### Work item
Each entry is to be output precisely as it appears.

----- Available data -----

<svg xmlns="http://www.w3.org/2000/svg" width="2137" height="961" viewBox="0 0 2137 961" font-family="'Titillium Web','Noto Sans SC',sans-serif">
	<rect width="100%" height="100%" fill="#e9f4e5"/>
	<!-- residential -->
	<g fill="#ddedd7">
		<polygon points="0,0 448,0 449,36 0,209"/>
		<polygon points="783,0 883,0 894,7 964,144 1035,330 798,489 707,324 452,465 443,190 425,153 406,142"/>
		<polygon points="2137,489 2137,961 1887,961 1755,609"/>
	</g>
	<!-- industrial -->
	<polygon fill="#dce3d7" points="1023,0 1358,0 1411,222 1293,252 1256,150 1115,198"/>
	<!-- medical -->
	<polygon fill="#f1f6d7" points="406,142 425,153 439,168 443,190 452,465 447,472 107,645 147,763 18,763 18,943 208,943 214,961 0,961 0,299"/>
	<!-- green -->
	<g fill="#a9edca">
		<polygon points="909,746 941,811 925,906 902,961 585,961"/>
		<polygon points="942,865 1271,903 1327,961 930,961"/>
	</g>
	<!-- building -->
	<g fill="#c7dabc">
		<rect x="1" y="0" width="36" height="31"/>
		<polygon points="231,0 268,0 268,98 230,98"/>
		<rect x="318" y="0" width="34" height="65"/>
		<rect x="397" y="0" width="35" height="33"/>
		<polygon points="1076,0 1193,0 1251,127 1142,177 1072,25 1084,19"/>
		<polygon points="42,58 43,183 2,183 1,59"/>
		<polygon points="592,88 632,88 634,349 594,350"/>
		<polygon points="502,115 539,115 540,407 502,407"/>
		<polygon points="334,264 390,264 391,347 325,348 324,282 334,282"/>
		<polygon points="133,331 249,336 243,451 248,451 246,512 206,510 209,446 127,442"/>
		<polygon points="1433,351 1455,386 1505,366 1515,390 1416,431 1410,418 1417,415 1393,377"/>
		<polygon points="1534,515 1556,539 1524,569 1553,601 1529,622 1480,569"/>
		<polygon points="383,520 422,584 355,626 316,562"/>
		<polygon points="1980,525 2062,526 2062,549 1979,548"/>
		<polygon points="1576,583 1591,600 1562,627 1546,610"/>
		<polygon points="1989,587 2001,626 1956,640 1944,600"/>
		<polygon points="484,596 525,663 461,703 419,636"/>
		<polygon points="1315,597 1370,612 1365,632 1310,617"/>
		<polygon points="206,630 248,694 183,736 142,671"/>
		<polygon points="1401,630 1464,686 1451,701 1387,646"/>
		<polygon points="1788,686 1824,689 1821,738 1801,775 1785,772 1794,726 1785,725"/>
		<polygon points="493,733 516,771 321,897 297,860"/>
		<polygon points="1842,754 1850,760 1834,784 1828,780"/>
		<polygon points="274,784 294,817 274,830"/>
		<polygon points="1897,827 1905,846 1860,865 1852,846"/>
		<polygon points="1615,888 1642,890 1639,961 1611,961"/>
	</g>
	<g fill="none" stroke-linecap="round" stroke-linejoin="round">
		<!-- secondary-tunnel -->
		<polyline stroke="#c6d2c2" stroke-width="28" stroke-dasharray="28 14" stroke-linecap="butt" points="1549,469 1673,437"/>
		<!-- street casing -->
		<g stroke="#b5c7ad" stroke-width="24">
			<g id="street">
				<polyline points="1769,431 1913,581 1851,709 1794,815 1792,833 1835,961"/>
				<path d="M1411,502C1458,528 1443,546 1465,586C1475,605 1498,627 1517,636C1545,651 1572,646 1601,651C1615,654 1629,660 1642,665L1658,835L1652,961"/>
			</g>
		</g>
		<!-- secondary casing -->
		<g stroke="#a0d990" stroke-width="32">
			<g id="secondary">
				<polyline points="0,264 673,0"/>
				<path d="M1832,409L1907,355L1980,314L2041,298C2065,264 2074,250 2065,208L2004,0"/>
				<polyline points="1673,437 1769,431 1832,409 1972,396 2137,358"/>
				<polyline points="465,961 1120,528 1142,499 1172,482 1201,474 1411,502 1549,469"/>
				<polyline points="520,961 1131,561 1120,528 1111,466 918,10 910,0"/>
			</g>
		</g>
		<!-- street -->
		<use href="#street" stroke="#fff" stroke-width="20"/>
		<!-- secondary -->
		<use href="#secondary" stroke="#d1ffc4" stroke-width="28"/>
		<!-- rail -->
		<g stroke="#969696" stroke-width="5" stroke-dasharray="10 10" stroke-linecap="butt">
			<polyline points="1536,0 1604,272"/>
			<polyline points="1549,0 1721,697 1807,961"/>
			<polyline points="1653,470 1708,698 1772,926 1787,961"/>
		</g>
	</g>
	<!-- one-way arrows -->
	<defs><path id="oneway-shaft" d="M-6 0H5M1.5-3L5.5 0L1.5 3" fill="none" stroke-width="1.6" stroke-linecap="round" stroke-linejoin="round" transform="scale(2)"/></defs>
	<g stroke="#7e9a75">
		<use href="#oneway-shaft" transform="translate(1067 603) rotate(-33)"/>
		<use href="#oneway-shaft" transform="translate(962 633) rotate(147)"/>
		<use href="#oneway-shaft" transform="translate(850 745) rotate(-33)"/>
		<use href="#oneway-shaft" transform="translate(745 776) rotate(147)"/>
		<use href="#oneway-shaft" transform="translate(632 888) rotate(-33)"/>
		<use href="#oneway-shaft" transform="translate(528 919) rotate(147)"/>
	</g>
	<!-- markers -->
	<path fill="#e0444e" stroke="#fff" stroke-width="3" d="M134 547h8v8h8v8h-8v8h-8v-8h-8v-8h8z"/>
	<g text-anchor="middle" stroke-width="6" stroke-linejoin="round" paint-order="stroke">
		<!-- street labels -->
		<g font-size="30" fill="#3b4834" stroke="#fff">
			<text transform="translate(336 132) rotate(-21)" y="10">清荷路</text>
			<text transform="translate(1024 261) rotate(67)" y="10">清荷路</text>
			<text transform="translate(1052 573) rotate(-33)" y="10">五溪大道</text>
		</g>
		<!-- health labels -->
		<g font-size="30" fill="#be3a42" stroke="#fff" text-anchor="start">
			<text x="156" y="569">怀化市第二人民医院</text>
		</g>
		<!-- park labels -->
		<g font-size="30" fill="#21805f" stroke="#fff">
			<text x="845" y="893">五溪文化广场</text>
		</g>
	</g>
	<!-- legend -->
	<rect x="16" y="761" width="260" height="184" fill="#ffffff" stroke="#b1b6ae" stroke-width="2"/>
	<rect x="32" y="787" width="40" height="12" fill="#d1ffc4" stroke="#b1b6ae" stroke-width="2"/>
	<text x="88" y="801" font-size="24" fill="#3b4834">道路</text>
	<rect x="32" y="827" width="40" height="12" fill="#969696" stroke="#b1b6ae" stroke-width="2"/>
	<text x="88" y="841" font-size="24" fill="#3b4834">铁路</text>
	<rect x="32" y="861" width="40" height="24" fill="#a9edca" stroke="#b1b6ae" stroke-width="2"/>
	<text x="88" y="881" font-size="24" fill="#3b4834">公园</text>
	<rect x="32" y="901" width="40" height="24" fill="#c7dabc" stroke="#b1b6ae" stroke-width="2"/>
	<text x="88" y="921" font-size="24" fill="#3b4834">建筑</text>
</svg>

-----

### Answer section
<svg xmlns="http://www.w3.org/2000/svg" width="2137" height="961" viewBox="0 0 2137 961" font-family="'Titillium Web','Noto Sans SC',sans-serif">
	<rect width="100%" height="100%" fill="#e9f4e5"/>
	<!-- residential -->
	<g fill="#ddedd7">
		<polygon points="0,0 448,0 449,36 0,209"/>
		<polygon points="783,0 883,0 894,7 964,144 1035,330 798,489 707,324 452,465 443,190 425,153 406,142"/>
		<polygon points="2137,489 2137,961 1887,961 1755,609"/>
	</g>
	<!-- industrial -->
	<polygon fill="#dce3d7" points="1023,0 1358,0 1411,222 1293,252 1256,150 1115,198"/>
	<!-- medical -->
	<polygon fill="#f1f6d7" points="406,142 425,153 439,168 443,190 452,465 447,472 107,645 147,763 18,763 18,943 208,943 214,961 0,961 0,299"/>
	<!-- green -->
	<g fill="#a9edca">
		<polygon points="909,746 941,811 925,906 902,961 585,961"/>
		<polygon points="942,865 1271,903 1327,961 930,961"/>
	</g>
	<!-- building -->
	<g fill="#c7dabc">
		<rect x="1" y="0" width="36" height="31"/>
		<polygon points="231,0 268,0 268,98 230,98"/>
		<rect x="318" y="0" width="34" height="65"/>
		<rect x="397" y="0" width="35" height="33"/>
		<polygon points="1076,0 1193,0 1251,127 1142,177 1072,25 1084,19"/>
		<polygon points="42,58 43,183 2,183 1,59"/>
		<polygon points="592,88 632,88 634,349 594,350"/>
		<polygon points="502,115 539,115 540,407 502,407"/>
		<polygon points="334,264 390,264 391,347 325,348 324,282 334,282"/>
		<polygon points="133,331 249,336 243,451 248,451 246,512 206,510 209,446 127,442"/>
		<polygon points="1433,351 1455,386 1505,366 1515,390 1416,431 1410,418 1417,415 1393,377"/>
		<polygon points="1534,515 1556,539 1524,569 1553,601 1529,622 1480,569"/>
		<polygon points="383,520 422,584 355,626 316,562"/>
		<polygon points="1980,525 2062,526 2062,549 1979,548"/>
		<polygon points="1576,583 1591,600 1562,627 1546,610"/>
		<polygon points="1989,587 2001,626 1956,640 1944,600"/>
		<polygon points="484,596 525,663 461,703 419,636"/>
		<polygon points="1315,597 1370,612 1365,632 1310,617"/>
		<polygon points="206,630 248,694 183,736 142,671"/>
		<polygon points="1401,630 1464,686 1451,701 1387,646"/>
		<polygon points="1788,686 1824,689 1821,738 1801,775 1785,772 1794,726 1785,725"/>
		<polygon points="493,733 516,771 321,897 297,860"/>
		<polygon points="1842,754 1850,760 1834,784 1828,780"/>
		<polygon points="274,784 294,817 274,830"/>
		<polygon points="1897,827 1905,846 1860,865 1852,846"/>
		<polygon points="1615,888 1642,890 1639,961 1611,961"/>
	</g>
	<g fill="none" stroke-linecap="round" stroke-linejoin="round">
		<!-- secondary-tunnel -->
		<polyline stroke="#c6d2c2" stroke-width="28" stroke-dasharray="28 14" stroke-linecap="butt" points="1549,469 1673,437"/>
		<!-- street casing -->
		<g stroke="#b5c7ad" stroke-width="24">
			<g id="street">
				<polyline points="1769,431 1913,581 1851,709 1794,815 1792,833 1835,961"/>
				<path d="M1411,502C1458,528 1443,546 1465,586C1475,605 1498,627 1517,636C1545,651 1572,646 1601,651C1615,654 1629,660 1642,665L1658,835L1652,961"/>
			</g>
		</g>
		<!-- secondary casing -->
		<g stroke="#a0d990" stroke-width="32">
			<g id="secondary">
				<polyline points="0,264 673,0"/>
				<path d="M1832,409L1907,355L1980,314L2041,298C2065,264 2074,250 2065,208L2004,0"/>
				<polyline points="1673,437 1769,431 1832,409 1972,396 2137,358"/>
				<polyline points="465,961 1120,528 1142,499 1172,482 1201,474 1411,502 1549,469"/>
				<polyline points="520,961 1131,561 1120,528 1111,466 918,10 910,0"/>
			</g>
		</g>
		<!-- street -->
		<use href="#street" stroke="#fff" stroke-width="20"/>
		<!-- secondary -->
		<use href="#secondary" stroke="#d1ffc4" stroke-width="28"/>
		<!-- rail -->
		<g stroke="#969696" stroke-width="5" stroke-dasharray="10 10" stroke-linecap="butt">
			<polyline points="1536,0 1604,272"/>
			<polyline points="1549,0 1721,697 1807,961"/>
			<polyline points="1653,470 1708,698 1772,926 1787,961"/>
		</g>
	</g>
	<!-- one-way arrows -->
	<defs><path id="oneway-shaft" d="M-6 0H5M1.5-3L5.5 0L1.5 3" fill="none" stroke-width="1.6" stroke-linecap="round" stroke-linejoin="round" transform="scale(2)"/></defs>
	<g stroke="#7e9a75">
		<use href="#oneway-shaft" transform="translate(1067 603) rotate(-33)"/>
		<use href="#oneway-shaft" transform="translate(962 633) rotate(147)"/>
		<use href="#oneway-shaft" transform="translate(850 745) rotate(-33)"/>
		<use href="#oneway-shaft" transform="translate(745 776) rotate(147)"/>
		<use href="#oneway-shaft" transform="translate(632 888) rotate(-33)"/>
		<use href="#oneway-shaft" transform="translate(528 919) rotate(147)"/>
	</g>
	<!-- markers -->
	<path fill="#e0444e" stroke="#fff" stroke-width="3" d="M134 547h8v8h8v8h-8v8h-8v-8h-8v-8h8z"/>
	<g text-anchor="middle" stroke-width="6" stroke-linejoin="round" paint-order="stroke">
		<!-- street labels -->
		<g font-size="30" fill="#3b4834" stroke="#fff">
			<text transform="translate(336 132) rotate(-21)" y="10">清荷路</text>
			<text transform="translate(1024 261) rotate(67)" y="10">清荷路</text>
			<text transform="translate(1052 573) rotate(-33)" y="10">五溪大道</text>
		</g>
		<!-- health labels -->
		<g font-size="30" fill="#be3a42" stroke="#fff" text-anchor="start">
			<text x="156" y="569">怀化市第二人民医院</text>
		</g>
		<!-- park labels -->
		<g font-size="30" fill="#21805f" stroke="#fff">
			<text x="845" y="893">五溪文化广场</text>
		</g>
	</g>
	<!-- legend -->
	<rect x="16" y="761" width="260" height="184" fill="#ffffff" stroke="#b1b6ae" stroke-width="2"/>
	<rect x="32" y="787" width="40" height="12" fill="#d1ffc4" stroke="#b1b6ae" stroke-width="2"/>
	<text x="88" y="801" font-size="24" fill="#3b4834">道路</text>
	<rect x="32" y="827" width="40" height="12" fill="#969696" stroke="#b1b6ae" stroke-width="2"/>
	<text x="88" y="841" font-size="24" fill="#3b4834">铁路</text>
	<rect x="32" y="861" width="40" height="24" fill="#a9edca" stroke="#b1b6ae" stroke-width="2"/>
	<text x="88" y="881" font-size="24" fill="#3b4834">公园</text>
	<rect x="32" y="901" width="40" height="24" fill="#c7dabc" stroke="#b1b6ae" stroke-width="2"/>
	<text x="88" y="921" font-size="24" fill="#3b4834">建筑</text>
</svg>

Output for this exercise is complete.